:: EXCERPT ::
<<<<
Beyond applying for graduate schools, these past few months I have been knee-deep into machine learning with TensorFlow at my place of employment.
My project is fairly straight forward. When presented with a mechanical rotating digit, the computer must determine the digit’s value at any point during the rotation. Of course there are complicating factors: the digit may be partially occluded by another object and it is prone to left-right wobbling.
My first attempt at TensorFlow was using v1.14. I took about 2,000 images of the digit in various stages of rotation. Using Pillow I left shifted the image so that the each image had 18 representations with the numeral in left-to-right positions. My training image count was about 38K. I loaded the images into a Numpy array for training. I prepared another 1,000 images for testing. For the time being I have tabled solving the issue of partial occlusion.
>>>>
:: PROBLEMS TO SOLVE ::
(A) From the TensorFlow post, reproduce the passage between "Beyond applying for" and "to left-right wobbling.", inclusive.
(B) Condense the paragraph of the TensorFlow post that begins "My first attempt at TensorFlow" into a short bulleted list that keeps its main facts.

:: ENTRIES PROVIDED ::
<<<<
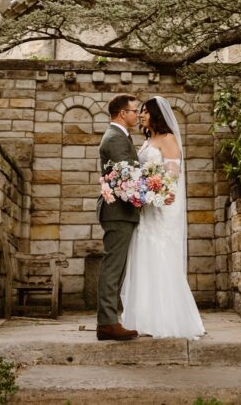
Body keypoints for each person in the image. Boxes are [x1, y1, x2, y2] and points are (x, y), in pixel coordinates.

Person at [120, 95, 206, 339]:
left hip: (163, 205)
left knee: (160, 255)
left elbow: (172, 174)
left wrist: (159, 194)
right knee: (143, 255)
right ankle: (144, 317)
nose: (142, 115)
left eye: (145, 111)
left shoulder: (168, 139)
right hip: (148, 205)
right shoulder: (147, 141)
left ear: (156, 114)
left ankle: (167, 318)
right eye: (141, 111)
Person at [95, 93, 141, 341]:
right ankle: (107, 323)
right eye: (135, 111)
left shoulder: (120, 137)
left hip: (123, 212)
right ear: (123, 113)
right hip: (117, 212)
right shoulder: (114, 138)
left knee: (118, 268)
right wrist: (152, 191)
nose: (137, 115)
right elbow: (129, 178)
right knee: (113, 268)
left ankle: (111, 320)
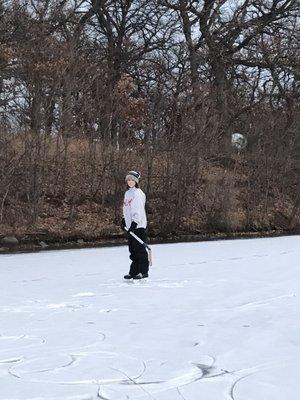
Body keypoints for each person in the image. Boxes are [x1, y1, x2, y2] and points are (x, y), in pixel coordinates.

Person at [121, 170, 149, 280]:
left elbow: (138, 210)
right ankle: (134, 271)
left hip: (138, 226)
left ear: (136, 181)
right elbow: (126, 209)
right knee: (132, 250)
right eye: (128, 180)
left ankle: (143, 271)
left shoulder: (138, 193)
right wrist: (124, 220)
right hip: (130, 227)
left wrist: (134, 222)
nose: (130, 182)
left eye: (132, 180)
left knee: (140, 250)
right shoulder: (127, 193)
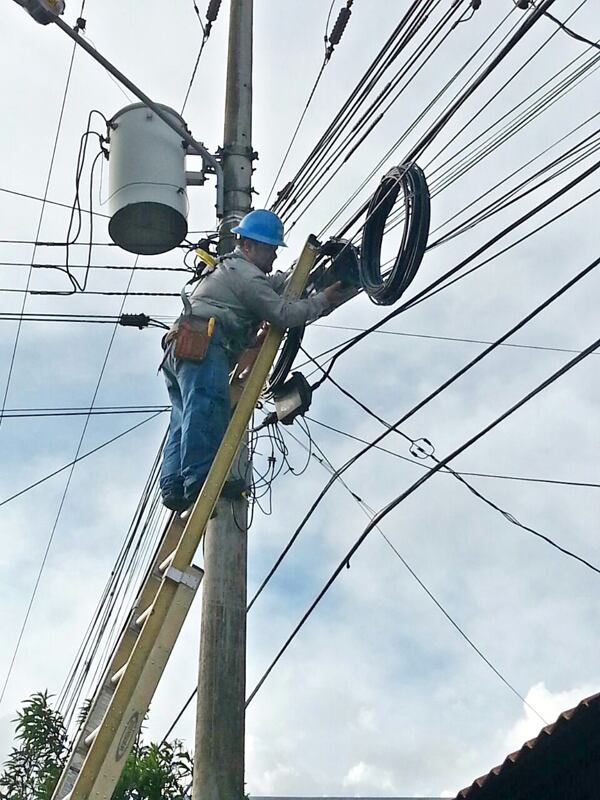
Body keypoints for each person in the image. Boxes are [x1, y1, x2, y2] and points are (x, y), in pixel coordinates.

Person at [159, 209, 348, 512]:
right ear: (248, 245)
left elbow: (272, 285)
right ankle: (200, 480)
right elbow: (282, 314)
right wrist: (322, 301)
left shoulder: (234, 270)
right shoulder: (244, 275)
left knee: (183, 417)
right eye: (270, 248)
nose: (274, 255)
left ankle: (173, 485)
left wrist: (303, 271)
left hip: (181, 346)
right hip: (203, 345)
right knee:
>>>>
:: ANSWERS FOR THIS EXERCISE ::
(A)
Beyond applying for graduate schools, these past few months I have been knee-deep into machine learning with TensorFlow at my place of employment.
My project is fairly straight forward. When presented with a mechanical rotating digit, the computer must determine the digit’s value at any point during the rotation. Of course there are complicating factors: the digit may be partially occluded by another object and it is prone to left-right wobbling.

(B)
- Used TensorFlow v1.14.
- Took about 2,000 images of the digit at various stages of rotation.
- Used Pillow to left-shift each image into 18 representations with the numeral in left-to-right positions.
- Ended up with about 38K training images.
- Loaded the training images into a Numpy array.
- Prepared another 1,000 images for testing.
- Has set aside the partial-occlusion problem for now.